Dans le sud-est comme à l’intérieur des terres, une chaîne de solidarité s’est constituée, recueillant paille de canne et bidons vides pour tenter de contenir la marée noire. Puis, au sein de la résistance écologique, la branche connectée aux ressources internet a trouvé que les cheveux pouvaient servir à constituer des filtres à hydrocarbures. Depuis que les Mauriciennes ont découvert cette formule qui décoiffe, de nombreuses jeunes femmes n’ont pas hésité à se raser la tête pour faire don de leurs cheveux.
Le sacrifice capillaire des Mauriciennes, aussi émouvant soit-il, demeure cependant insuffisant pour ramener un tant soit peu de raison dans la démarche des élus totalement déconnectés. Ceux du gouvernement en particulier, atteint de ce m’as-tu-vu indécrottable dont on fait les narcissiques sévères, ne doivent plus avoir toute leur tête que d’aller se pavaner tout endimanchés sur les sites où les volontaires s’activaient en bottes et combinaisons sommaires. Il aura peut-être fallu les réactions sur les réseaux sociaux pour que ceux-là réalisent éventuellement le péril qui aurait pu découler de leur provocation. Il aurait suffi qu’un volontaire indigné balance une de ces bêtes politiques dans une cuve de ce liquide spoliée pour que tout parte en vrille et que, de toutes nos villes et nos campagnes, la population jusqu’ici trop docile fasse la chasse à ces représentants qui les représentent tellement mal qu’ils finissent par compromettre toutes les ressources essentielles de ce pays.
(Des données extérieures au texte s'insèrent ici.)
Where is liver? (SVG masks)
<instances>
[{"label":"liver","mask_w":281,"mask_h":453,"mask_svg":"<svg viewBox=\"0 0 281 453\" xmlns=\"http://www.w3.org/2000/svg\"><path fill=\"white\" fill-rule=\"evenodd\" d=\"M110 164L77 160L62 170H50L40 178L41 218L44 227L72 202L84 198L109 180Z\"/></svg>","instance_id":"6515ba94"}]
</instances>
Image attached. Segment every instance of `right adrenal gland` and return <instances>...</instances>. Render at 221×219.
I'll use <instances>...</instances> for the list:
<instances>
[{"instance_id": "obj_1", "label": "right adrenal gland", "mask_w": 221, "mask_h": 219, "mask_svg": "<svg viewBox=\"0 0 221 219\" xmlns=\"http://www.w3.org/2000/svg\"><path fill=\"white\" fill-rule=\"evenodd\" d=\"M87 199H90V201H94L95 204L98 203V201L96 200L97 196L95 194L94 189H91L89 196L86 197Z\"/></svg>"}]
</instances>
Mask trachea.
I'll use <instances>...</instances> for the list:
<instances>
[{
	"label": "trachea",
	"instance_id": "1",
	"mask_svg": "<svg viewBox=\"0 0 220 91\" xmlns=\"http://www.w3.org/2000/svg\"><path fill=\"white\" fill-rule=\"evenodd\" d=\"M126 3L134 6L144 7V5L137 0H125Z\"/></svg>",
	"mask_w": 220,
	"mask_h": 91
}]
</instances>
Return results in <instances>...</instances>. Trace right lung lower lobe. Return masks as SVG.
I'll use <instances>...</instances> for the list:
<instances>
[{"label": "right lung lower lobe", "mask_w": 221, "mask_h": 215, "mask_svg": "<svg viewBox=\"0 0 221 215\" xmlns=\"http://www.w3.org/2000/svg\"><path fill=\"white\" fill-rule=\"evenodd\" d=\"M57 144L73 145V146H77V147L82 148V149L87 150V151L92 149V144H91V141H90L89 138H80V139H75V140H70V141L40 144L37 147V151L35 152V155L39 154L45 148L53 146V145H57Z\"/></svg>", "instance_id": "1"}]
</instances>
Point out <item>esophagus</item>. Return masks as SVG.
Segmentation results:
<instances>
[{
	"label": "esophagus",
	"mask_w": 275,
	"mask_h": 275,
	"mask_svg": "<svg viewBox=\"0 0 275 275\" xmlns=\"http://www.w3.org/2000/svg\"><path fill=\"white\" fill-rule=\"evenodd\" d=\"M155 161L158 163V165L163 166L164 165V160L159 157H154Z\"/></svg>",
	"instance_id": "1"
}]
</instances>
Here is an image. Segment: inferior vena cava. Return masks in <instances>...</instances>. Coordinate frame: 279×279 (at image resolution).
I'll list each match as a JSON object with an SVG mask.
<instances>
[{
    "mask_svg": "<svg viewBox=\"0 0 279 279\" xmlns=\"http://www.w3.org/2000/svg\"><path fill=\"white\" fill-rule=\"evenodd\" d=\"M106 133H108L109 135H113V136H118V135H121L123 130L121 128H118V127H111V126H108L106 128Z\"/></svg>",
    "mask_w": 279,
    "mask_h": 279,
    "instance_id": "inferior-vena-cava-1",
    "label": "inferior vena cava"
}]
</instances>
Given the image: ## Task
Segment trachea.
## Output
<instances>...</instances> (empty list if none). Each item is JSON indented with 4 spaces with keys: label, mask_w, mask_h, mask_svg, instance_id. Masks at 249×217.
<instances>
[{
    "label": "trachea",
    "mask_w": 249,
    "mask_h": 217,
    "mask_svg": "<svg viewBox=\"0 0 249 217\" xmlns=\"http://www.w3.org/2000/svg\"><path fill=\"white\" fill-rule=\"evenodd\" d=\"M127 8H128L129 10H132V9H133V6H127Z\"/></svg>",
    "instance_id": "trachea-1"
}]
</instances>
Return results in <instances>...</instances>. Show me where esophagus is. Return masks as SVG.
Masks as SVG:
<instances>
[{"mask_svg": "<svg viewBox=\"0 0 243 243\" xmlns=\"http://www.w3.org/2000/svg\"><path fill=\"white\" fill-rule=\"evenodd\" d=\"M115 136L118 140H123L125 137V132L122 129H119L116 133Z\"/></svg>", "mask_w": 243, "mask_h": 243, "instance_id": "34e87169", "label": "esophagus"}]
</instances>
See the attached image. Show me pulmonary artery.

Pour tenter de se dédouaner, des sources du gouvernement ont tenté de faire valoir des dispositions du droit international limitant les interventions à bord du bâtiment naufragé. C’est toutefois choisir d’ignorer les devoirs découlant de sa souveraineté territoriale, une notion dont les représentants mauriciens se gargarisent bien dans les instances internationales alors qu’elle leur demeure étrangère.
«Lorsque la biodiversité est en péril, il y a urgence d’agir »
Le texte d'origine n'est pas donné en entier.